I need help determining what size C-50 to order. I am having difficulty understanding the Colnago's sizing chart. Mike from Meastro said that the chart is not 100% acurate. The numbers to use for sizing are the set back numbers (don't fully understand why but...). just wanted to get your opions.

Here are my stats:
saddle height - 71cm
saddle set back - 8cm
saddle - selle san marco magma

Based on the above information which frame sizes would allow me get my saddle in the right place without resorting to drastic measures? as for top tupe i can adjust my stem (current frame is 54 top and a 120 stem)

Regards

TM


----------



## cmg (Oct 27, 2004)

you'll have to provide more body dimensions, cycle inseam, sternal notch, arm reach etc, etc. forum member C-40 is pretty good at deciphering frame geometry. does the current frame fit?


----------



## lsnfa (Oct 22, 2003)

Thad Matthews said:


> (current frame is 54 top and a 120 stem)


54 'center to center' or 'center to top'?

I hear they do now offer custom sizing...?


----------



## Fignon's Barber (Mar 2, 2004)

without getting too wrapped up, based on the limited info, a colnago size 55 would do it.

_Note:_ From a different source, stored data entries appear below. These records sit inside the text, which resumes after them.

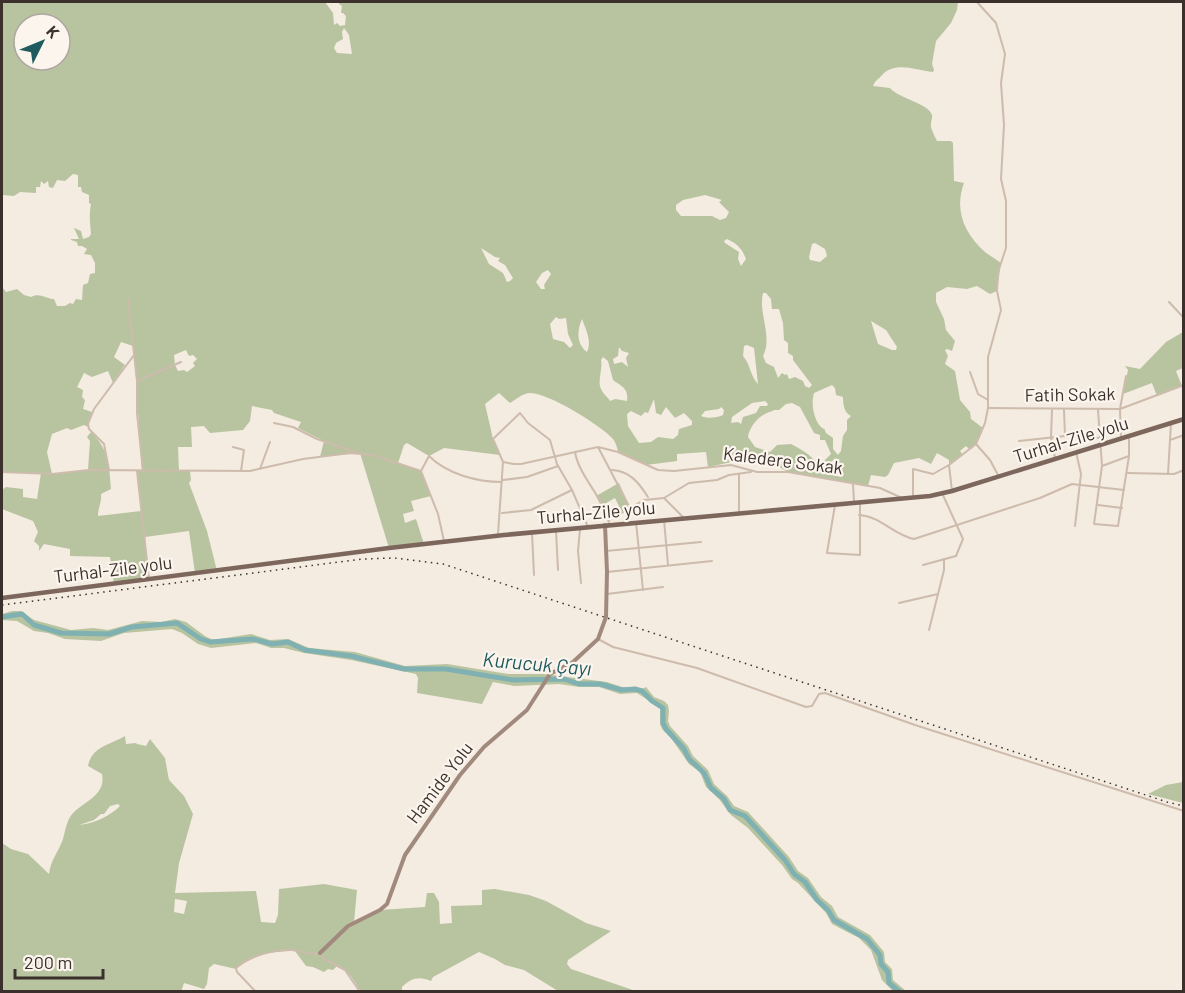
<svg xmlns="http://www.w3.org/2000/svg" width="1185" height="993" font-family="Barlow,sans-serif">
<rect width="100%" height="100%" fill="#f4ebe1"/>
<g fill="#b8c4a0" fill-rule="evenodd">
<path d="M2,2H325L333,13L334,25L337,23L340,26L345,25L346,16L343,13H341L342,6L339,4V2H958L957,10L951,23L936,41L932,64L934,70L933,72C915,70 895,61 882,75C878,80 875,80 873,86L890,88C897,97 927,104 931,113C934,117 930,122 931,127C932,131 935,137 937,141H951L953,143L954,181L964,183C954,210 964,233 985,252C990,256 996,259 1001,263L997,291L990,294L977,286L967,289L947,287L936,293V302L944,319L946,330L955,341L952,351L947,349L945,350L948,356L945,364L955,371L960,400L970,412L971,419L983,428L976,444L970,450L966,446L960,451L963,455L949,465V460L937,453L931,464L919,458L894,463L888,475L885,477L871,475L868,486L788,472L760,456L708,467L706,452L677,454V461L646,465L618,452C617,447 616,443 613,439C602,426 547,392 530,393C523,393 515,400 510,403L499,393L485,404L493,439L500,455L444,448L429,456L407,443L404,445L398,463L421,471L431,496L411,501L414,511L403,514L405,523L416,519L424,544L389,548L360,453L320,457L324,441L298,428L301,422L274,413L272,410L252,406L250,421L243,430L210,433L204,426L191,427L192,447H178L179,471H190L191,480L189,483L207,531L217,571L195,573L189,531L145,537L149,580L114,584L110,557L70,556V549L44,544L39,551V546L34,541L38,532L33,521L2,509V490L6,487L23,489V497L37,499L41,473L2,472V287L6,292L17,289L24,295L31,297C39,292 47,299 54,299L57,306H65L70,303L73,304L76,299L82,300L83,285L88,283L90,274L95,273V263L91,255L84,254L87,249L82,246H78L77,242L71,240V239H79L74,228L81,231L83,239L89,237L91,234C90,223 89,214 91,204L89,203V195L82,192L81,187H78V175L73,174L65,181L57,180L53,188L49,187L48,181L44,184L41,181L40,187H36V193L20,192L14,196L2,195ZM24,24H60V60H24ZM344,28L349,35L352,54L337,53L334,48L336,43L343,39L342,32ZM705,195L722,200L719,202L729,212L726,218L720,220L712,216H681L676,210V205L683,200ZM727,239C736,243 742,248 746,259L741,266L738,259L739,252L725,243L724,241ZM815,243L825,249L827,256L820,262L810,260L809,257L812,244ZM481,248L495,257L500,258L498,261L505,265L513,278L510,281L507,282L503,273L489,264ZM548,270L551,274L544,285L545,289H541L536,282L542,273ZM763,293H766L771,299L772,309H779L783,323L784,340L788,343V353L793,356V360L812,385L809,388L805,386L803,381L795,377L789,379L787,374L785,375L782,373L778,378L774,367L766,363L763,356C773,337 758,313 763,293ZM556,317L559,319L566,318L568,334L573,345L570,348L564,342L553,339L550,324ZM582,319C586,330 592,341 587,352C576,344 577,330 582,319ZM871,321L886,330L897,347L896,350H892L878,344ZM121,342L133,346C138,387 138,429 142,471H137L141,511L98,516C98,507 102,502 101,494L111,489C109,464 109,450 91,432L87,437L90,441L88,470L52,474L47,452L52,434L67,428L71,430L84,425L88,427L92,412L83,409L85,400L82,397L83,390L77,387L84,373L92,377L108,371L113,383L125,365L114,357ZM747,345L754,348L758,384C750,376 751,365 743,356L744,346ZM619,347L622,351L629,353L626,358L628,367L622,362L614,364L613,359L618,356ZM186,350L189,356L193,355L197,359L193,363L195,366L187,372L184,370L178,371L175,365L174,355ZM603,357L608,361L613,380C621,386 629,388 627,401L615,399L610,401C608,397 603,394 601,389C597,381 603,369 601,360ZM832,385L835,388L836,395L843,397C843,404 844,413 851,416L847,420V430L843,436L841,451L838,455L833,449V438L826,433C823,425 826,432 820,426C813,417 811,402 814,393ZM654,399L656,413L661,415L666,407L675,418L684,413L692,421V425L679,429L678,435L673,439L658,437L651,442L639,443L628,426L627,414L631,411L641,416L645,412L648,413ZM765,401L768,404L767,406H760L756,413L743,417L741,424L738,422L731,423L732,417L752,403ZM792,403L800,407L814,433L820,435V440H825L831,454L824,461L814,460C807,452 800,449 791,444L777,445L770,452L755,447L748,437C749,428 757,418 765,414C768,412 771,412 774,410H779L786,404ZM721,407L724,410L723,415C716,418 707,419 701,416L705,411L719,409ZM835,458L840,469L843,471L842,477L831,475L830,472V470L828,466Z"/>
<polygon points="1183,332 1183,368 1176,371 1182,386 1157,396 1152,383 1123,394 1128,370 1125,366 1140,369 1166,342"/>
<polygon points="619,483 630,508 622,512 615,498 601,506 596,496"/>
<polygon points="12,611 21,611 34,620 71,630 93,628 108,630 142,621 161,622 175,619 186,622 205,636 213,640 251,634 270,640 288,639 309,648 355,652 405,666 447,664 508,674 544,674 607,682 622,687 642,689 646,687 654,697 664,701 668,705 669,711 668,721 670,726 688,746 693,756 708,770 714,784 727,796 734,806 748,812 789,857 798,871 808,878 821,897 832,906 838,917 870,935 884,952 885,962 892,969 893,980 906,991 893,991 882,980 871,950 859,938 832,924 826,913 798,883 792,879 782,865 748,828 731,815 719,799 706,787 700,772 689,764 671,738 662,729 660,724 660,708 637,693 620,694 599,687 579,687 559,684 514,686 493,682 482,704 417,693 418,678 416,674 351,660 304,653 284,648 271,648 256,643 211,648 198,644 182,633 172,629 124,633 101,641 65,639 48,633 34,631 17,621 2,620 2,614"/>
<path d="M125,736L126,744L136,743L137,744L146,746L150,739L165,758L169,780L184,796L193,814L179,863L175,893L256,891L261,922L275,923L278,915L279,889L324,884L357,890L354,922L380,910L425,907L427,893H434L439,902L440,924L452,923L451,906L482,905V890L495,889L529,895L546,901L586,923L611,931L568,960L567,964L571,969L636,991H558L524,970L505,965L495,959L479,952L433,977L431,981C419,976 411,978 402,987V991H360C354,981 349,971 338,965L333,970L328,969L324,972L313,967L306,966L295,951C276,951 250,954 236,969L214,964L209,968L207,984L204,989L184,983L181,992L2,991V843L11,849L28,854L49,874C51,859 58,853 63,839C65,832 66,824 70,817C79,803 107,797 102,774L88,766C92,746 110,745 125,736ZM118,804L120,806C110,816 93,824 79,825L94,820L101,814H104L110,806ZM175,899L187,901L184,914L174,912Z"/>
<polygon points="1183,782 1183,803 1148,794 1166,785"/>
</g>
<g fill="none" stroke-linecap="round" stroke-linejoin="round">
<polyline stroke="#7fb0b2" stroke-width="5" points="2,617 22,614 34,625 61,633 109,634 132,627 177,623 201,639 210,642 253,639 272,644 288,642 305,650 351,656 404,669 446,669 513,680 564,679 579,684 600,684 622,690 635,689 642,691 652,701 663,708 663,723 666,729 684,749 689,759 704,773 711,788 724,799 730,810 745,816 785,860 794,874 805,882 817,900 828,910 834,920 867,939 880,955 881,964 888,972 889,983 900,992"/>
<g stroke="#cdbbac" stroke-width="2">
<polyline points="128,299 137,381 137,413 143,471"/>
<polyline points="1169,302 1184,318"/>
<polyline points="970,372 978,394 988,400"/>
<polyline points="137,381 181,362"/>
<polyline points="988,408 1120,409 1184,385"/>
<polyline points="1052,410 1051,437 1055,458"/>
<polyline points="1064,410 1065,436"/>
<polyline points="1098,410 1102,466"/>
<polyline points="274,423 293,427 317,439 356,452"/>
<polyline points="1121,439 1120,409 1126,376"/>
<polyline points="1170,440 1184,435"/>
<polyline points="1019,441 1065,436 1099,438"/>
<polyline points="976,444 990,460 998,475"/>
<polyline points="233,447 244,450 241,471"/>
<polyline points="598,447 630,508"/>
<path d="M575,452C579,477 606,500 609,524"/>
<polyline points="1129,456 1102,466 1094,524 1118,526 1129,456 1129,436"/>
<polyline points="503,462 514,464 521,464 598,447 618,452 658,470 674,471 731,465 757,472 788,472 880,488 902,498"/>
<polyline points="260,469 270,442"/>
<polyline points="109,470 104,444 89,429 88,424 94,409 134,355"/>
<path d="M612,470C630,471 639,483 648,497"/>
<polyline points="137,471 149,579"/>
<path d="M421,471L429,456C447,474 477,482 502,482"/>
<polyline points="2,472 52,474 89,470 250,471 303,459 350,453 373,455 421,471 438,514 444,541"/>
<polyline points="1127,473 1174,474 1184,470"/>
<polyline points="1168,474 1171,423"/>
<polyline points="503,480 527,477 558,466"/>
<polyline points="853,484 854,502"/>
<polyline points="952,491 949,465 976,444 985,423 988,408 988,357 1001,310 997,291 998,272 1006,248 1006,201 1001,179 1004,125 1001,83 1005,54 996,23 977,2"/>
<polyline points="913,497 913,469 933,474 949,465"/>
<polyline points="664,498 689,483 717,480 729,475 751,472"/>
<polyline points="835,505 827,553 860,555 860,502"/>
<polyline points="1098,505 1122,508"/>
<polyline points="502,513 531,510 572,490"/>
<polyline points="739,513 739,474"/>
<path d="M859,515C880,516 894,535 914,539L1040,498L1072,484L1124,490"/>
<polyline points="609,520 644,500 664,498 684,518"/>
<polyline points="664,520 668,565"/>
<polyline points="636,522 643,590"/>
<polyline points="1075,526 1081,474 1076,452"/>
<polyline points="580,529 578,551 581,583"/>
<polyline points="556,531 558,570"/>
<polyline points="532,533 534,575"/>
<polyline points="498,534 503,462 493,439 520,413 528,423 550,440 557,464 572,490 588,527"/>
<polyline points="606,551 701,542"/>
<polyline points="923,565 956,556 963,539 942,493"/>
<polyline points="607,572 712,561"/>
<polyline points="607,594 663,587"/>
<polyline points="899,603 938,594"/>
<polyline points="929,630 944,570 944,559"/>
<polyline points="598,639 613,647 697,668 806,707 812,706 819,694 825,693 915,725 1184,811"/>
<path d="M256,992L237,972L236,968C250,956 274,949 292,950C303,951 309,956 320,953L324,959L345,970L360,992"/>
</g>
<polyline stroke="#a18a7d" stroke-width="4" points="320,953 348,926 380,910 387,904 405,855 460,775 484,747 527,710 550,674 573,662 598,639 606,617 607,572 605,525"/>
<polyline stroke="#7d675c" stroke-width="4.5" points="2,598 389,548 504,535 930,496 952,491 1184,419"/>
<polyline stroke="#3b302b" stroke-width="1.5" stroke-dasharray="1.5 4.5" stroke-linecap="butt" points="2,605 363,559 394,558 443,564 1167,802 1184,806"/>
</g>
<g text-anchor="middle" stroke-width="4.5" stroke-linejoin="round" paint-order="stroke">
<g font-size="18" fill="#3b302b" stroke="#fbf5ee">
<text transform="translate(1070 395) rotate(-1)" y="6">Fatih Sokak</text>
<text transform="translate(1071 440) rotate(-17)" y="6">Turhal-Zile yolu</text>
<text transform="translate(783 461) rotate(7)" y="6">Kaledere Sokak</text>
<text transform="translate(596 513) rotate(-5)" y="6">Turhal-Zile yolu</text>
<text transform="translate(113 570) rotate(-7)" y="6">Turhal-Zile yolu</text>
<text transform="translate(440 783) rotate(-53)" y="6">Hamide Yolu</text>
</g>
<g font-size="20" font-style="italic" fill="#1f5a5e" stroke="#fbf5ee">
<text transform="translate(537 664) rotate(5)" y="7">Kurucuk Çayı</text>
</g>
</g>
<rect width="1185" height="993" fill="none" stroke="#3b302b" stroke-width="6"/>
<g transform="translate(42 42) rotate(47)"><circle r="28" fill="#fbf5ee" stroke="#aea6a0" stroke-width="1.5"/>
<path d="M0-4.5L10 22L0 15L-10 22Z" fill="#1f5a5e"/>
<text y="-9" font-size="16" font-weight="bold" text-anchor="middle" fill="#3b302b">K</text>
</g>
<path d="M15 969v9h88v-9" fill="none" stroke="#3b302b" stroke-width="3"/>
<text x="24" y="969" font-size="18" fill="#3b302b" stroke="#fbf5ee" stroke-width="4.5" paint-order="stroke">200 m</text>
</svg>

Go by what mike says, he knows what he's doing.


----------



## Thad Matthews (Aug 3, 2007)

thanks for your help - 55 it is!


----------



## cotocalicyclist (Feb 18, 2006)

*A word of caution.*

I have the same saddle height as you and I own a 53 cm C50.....it is a perfect fit for me. It is hard to know what would be the best size for you without knowing your other measurements.

Before investing that much money I would make sure you have the right size.

Good luck.


----------